Bono and Steve Jobs

Many artists paid tribute to fallen Apple founder Steve Jobs last week, but leave it to Bono to have colorful insights.

“He's the Elvis of the kind of hardware-software dialectic,” Bono said, a sound bite that was liberally quoted in the media.

He went on to say that Jobs “was a creature of quite progressive thinking, and his reverence for shape and sound and contour and creativity did not come from the boardroom.”

Rolling Stone magazine pressed the singer to see if the Elvis analogy really held up.

“I really respect people who are involved in business who have an artist's eye and ear,” he said.

“Steve was a very, very tough and tenacious guardian of the Apple brand, but the thing that endeared him to artists was his insistence that things had to be beautiful. He wasn't going to make ugly things that made profits.

“Elvis changed music. Steve changed music. He changed film, he changed the personal computer. It's a wonderful encouragement to people who want to think differently, that's where artists connect with him. The picture of Einstein with his tongue sticking out, that's actually the very heart of the brand, and that's the punk rock piece, the attitude, and the anarchic mind that dreamt up the 21st century.”

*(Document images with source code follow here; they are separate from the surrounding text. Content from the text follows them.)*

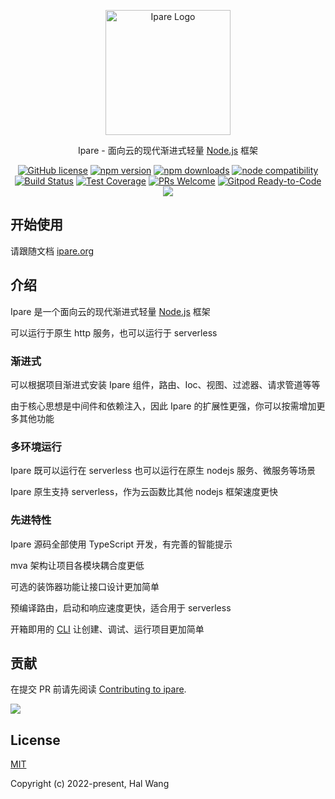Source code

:<p align="center">
  <a href="https://ipare.org/" target="blank"><img src="https://ipare.org/images/logo.png" alt="Ipare Logo" width="200"/></a>
</p>

<p align="center">Ipare - 面向云的现代渐进式轻量 <a href="http://nodejs.org" target="_blank">Node.js</a> 框架</p>
<p align="center">
    <a href="https://github.com/ipare/ipare/blob/main/LICENSE" target="_blank"><img src="https://img.shields.io/badge/license-MIT-blue.svg" alt="GitHub license" /></a>
    <a href=""><img src="https://img.shields.io/npm/v/@ipare/core.svg" alt="npm version"></a>
    <a href=""><img src="https://badgen.net/npm/dt/@ipare/core" alt="npm downloads"></a>
    <a href="https://nodejs.org/en/about/releases/"><img src="https://img.shields.io/node/v/@ipare/core.svg" alt="node compatibility"></a>
    <a href="#"><img src="https://github.com/ipare/ipare/actions/workflows/test.yml/badge.svg?branch=main" alt="Build Status"></a>
    <a href="https://codecov.io/gh/ipare/ipare/branch/main"><img src="https://img.shields.io/codecov/c/github/ipare/ipare/main.svg" alt="Test Coverage"></a>
    <a href="https://github.com/ipare/ipare/pulls"><img src="https://img.shields.io/badge/PRs-welcome-brightgreen.svg" alt="PRs Welcome"></a>
    <a href="https://gitpod.io/#https://github.com/ipare/ipare"><img src="https://img.shields.io/badge/Gitpod-Ready--to--Code-blue?logo=gitpod" alt="Gitpod Ready-to-Code"></a>
    <a href="https://paypal.me/ihalwang" target="_blank"><img src="https://img.shields.io/badge/Donate-PayPal-ff3f59.svg"/></a>
</p>

## 开始使用

请跟随文档 [ipare.org](https://ipare.org)

## 介绍

<!--intro-->

Ipare 是一个面向云的现代渐进式轻量 <a href="http://nodejs.org" target="_blank">Node.js</a> 框架

可以运行于原生 http 服务，也可以运行于 serverless

### 渐进式

可以根据项目渐进式安装 Ipare 组件，路由、Ioc、视图、过滤器、请求管道等等

由于核心思想是中间件和依赖注入，因此 Ipare 的扩展性更强，你可以按需增加更多其他功能

### 多环境运行

Ipare 既可以运行在 serverless 也可以运行在原生 nodejs 服务、微服务等场景

Ipare 原生支持 serverless，作为云函数比其他 nodejs 框架速度更快

### 先进特性

Ipare 源码全部使用 TypeScript 开发，有完善的智能提示

mva 架构让项目各模块耦合度更低

可选的装饰器功能让接口设计更加简单

预编译路由，启动和响应速度更快，适合用于 serverless

开箱即用的 [CLI](https://github.com/ipare/cli) 让创建、调试、运行项目更加简单

<!--intro-end-->

## 贡献

在提交 PR 前请先阅读 [Contributing to ipare](https://github.com/ipare/ipare/blob/main/CONTRIBUTING.md).

<a href="https://github.com/ipare/ipare/graphs/contributors">
  <img src="https://contrib.rocks/image?repo=ipare/ipare" />
</a>

## License

[MIT](https://opensource.org/licenses/MIT)

Copyright (c) 2022-present, Hal Wang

Bono revealed in his interview with Rolling Stone that his last conversation with Jobs was about the singer’s health, not his own.

“When I hurt my spine and I was in trouble, this package arrived of books and CDs and music and honey from their garden -- tons of stuff arrived at the house,” he reveals.

“And so, yes, he was a captain of industry, a warrior for his companies. But I found him to be a very thoughtful friend, and a wonderfully detailed and interested parent of his kids, and lover of his wife. There were those two sides to him.”